Tratto da un racconto di Peter F. Hamilton, Il vantaggio di Sonnie apre la narrazione antologica della rivoluzionaria Love, Death & Robots con la delicatezza di un pugno chiodato in pieno stomaco.
Ci troviamo nell’ambiente dei combattimenti clandestini. Gli scontri avvengono tra bestie mostruose che sono collegate mentalmente con un “pilota” umano. L’arena imbrattata di sangue ingolisce gli scommettitori. Sonnie è una pilota, una pilota che porta sul corpo i duri segni di una violenza difficile anche solo da immaginare. Un viscido allibratore le offre del denaro, vuole comprare l’incontro. Sonnie e la sua bestia devono perdere e fare un mucchio di soldi: la risposta non può che essere affermativa, per un uomo simile, e negativa per una donna come Sonnie. La ragazza vince e, proprio per questo, l’uomo gliela vuole fare pagare: ma non sa a cosa sta andando incontro.

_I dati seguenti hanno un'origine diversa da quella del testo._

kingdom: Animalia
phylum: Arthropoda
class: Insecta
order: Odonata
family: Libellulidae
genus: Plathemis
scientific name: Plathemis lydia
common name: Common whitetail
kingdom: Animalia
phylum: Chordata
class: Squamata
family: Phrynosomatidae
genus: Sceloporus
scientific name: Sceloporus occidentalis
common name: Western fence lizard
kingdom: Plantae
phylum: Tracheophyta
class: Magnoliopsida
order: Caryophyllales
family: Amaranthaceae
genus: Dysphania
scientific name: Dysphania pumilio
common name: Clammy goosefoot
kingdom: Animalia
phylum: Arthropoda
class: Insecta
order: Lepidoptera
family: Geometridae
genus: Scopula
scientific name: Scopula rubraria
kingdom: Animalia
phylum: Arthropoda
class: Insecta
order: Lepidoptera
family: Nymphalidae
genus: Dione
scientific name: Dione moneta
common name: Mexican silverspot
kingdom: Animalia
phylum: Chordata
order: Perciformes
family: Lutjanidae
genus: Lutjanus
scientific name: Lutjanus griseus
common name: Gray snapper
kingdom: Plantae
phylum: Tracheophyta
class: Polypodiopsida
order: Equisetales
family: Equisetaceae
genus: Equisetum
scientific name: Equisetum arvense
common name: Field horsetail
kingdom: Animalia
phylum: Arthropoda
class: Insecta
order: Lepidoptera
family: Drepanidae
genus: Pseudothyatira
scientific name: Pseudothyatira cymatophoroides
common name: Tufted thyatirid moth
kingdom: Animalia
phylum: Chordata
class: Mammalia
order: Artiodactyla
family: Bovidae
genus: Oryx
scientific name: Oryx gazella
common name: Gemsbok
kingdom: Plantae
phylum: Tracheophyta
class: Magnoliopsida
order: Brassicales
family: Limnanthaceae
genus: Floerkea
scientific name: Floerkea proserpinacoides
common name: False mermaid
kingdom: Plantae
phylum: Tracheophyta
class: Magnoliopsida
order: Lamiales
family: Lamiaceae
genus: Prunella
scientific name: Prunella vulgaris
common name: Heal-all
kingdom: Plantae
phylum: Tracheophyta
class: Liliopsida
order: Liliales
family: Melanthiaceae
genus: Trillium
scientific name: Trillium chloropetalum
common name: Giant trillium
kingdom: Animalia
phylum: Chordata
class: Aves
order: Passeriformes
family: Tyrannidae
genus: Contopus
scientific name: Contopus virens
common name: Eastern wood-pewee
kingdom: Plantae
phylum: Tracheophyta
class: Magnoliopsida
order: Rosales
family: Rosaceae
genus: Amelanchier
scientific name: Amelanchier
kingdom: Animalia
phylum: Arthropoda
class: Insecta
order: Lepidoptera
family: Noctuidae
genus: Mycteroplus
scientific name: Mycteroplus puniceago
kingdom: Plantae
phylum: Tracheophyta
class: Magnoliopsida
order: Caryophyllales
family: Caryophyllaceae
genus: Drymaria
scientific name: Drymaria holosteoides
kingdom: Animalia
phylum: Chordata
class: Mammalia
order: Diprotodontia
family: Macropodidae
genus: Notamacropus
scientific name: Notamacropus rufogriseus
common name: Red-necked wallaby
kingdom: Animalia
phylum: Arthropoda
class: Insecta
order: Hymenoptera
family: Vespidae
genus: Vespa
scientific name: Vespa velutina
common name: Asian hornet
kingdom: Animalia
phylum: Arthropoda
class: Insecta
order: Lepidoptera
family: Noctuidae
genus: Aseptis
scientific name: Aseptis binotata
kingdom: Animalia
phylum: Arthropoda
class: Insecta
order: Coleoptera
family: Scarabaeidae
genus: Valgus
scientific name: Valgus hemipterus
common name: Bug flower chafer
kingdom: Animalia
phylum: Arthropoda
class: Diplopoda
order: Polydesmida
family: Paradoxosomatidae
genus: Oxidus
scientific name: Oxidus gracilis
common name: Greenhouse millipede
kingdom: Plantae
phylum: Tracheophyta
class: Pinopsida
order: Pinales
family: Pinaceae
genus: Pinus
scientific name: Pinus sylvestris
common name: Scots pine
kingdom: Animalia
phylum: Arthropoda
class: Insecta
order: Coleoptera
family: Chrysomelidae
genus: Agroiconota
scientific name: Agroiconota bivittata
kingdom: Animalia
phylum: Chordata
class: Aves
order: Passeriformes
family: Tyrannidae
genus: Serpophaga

Chi ha subito un danno è pericoloso, perché sa di poter sopravvivere.
Così scrive Josephine Hart nel suo libro Il danno. Ma per Sonnie, protagonista di uno degli episodi più riusciti di Love, Death & Robots (siete d’accordo con questa classifica?), la questione è un po’ diversa. Stuprata, torturata fino a venire sfigurata: Sonnie è sopravvissuta e ha subito un danno. Sa che si può sopravvivere, certo, ma la paura di soccombere rimane sempre lì, nell’esatto punto che separa la vita dalla morte, che unisce la fragilità alla forza, il dolore alla forma estrema di dignità. Il punto in cui la violenza supera ogni limite e i confini che definiscono la giustizia si sfumano lasciandoci pieni di interrogativi. Sonnie, defraudata di molto, ma non di tutto, riesce a volgere gli eventi a suo favore. La dote di Sonnie, la virtù degli sconfitti che riescono a non “morire”, ma raccolgono le ultime energie rimaste per rialzarsi e prendere a calci la vita, è quella di saper trasformare uno svantaggio in vantaggio. L’ingrediente che determina la ribalta è instintuale, primordiale e infallibile: la paura.
Sonnie ha paura. Una paura che ha incontrato la prima volta mentre quegli uomini si prendevano lembi della sua pelle e della sua intimità. La ragazza, come un animale, annusa la morte ogni volta e ogni volta decide che “non sarà oggi il giorno“. Fattasi rettile ha cambiato pelle. Una scorza più dura a farle da corazza: la voglia di riscatto. La mente di Sonnie non è più nel suo corpo, trasferita in quello del mostro feroce che combatte nell’arena. Corpo e mente si sono separati a causa di quella violenza (e in quante violenze reali accade?), ma Sonnie esiste ancora.
Il vantaggio di Sonnie è un crudo e amaro inno della fragilità riscattata, un inno dei deboli che, cresciuti a sberle in faccia, si fanno forti e indomabili combattenti, un inno alla sofferenza trasformata in forza.
Il vantaggio di Sonnie è il vantaggio di chi sa vedere in una ferita la nuova porta verso il punto più recondito di chi siamo. Una via d’accesso a noi stessi.
Il vantaggio di Sonnie è lo svantaggio di Sonnie, è la capacità di girare la medaglia dalla parte giusta, di prendere il dolore e trasformarlo in energia. Di guardarsi alla specchio, levarsi via il sangue di dosso, e vedersi davvero.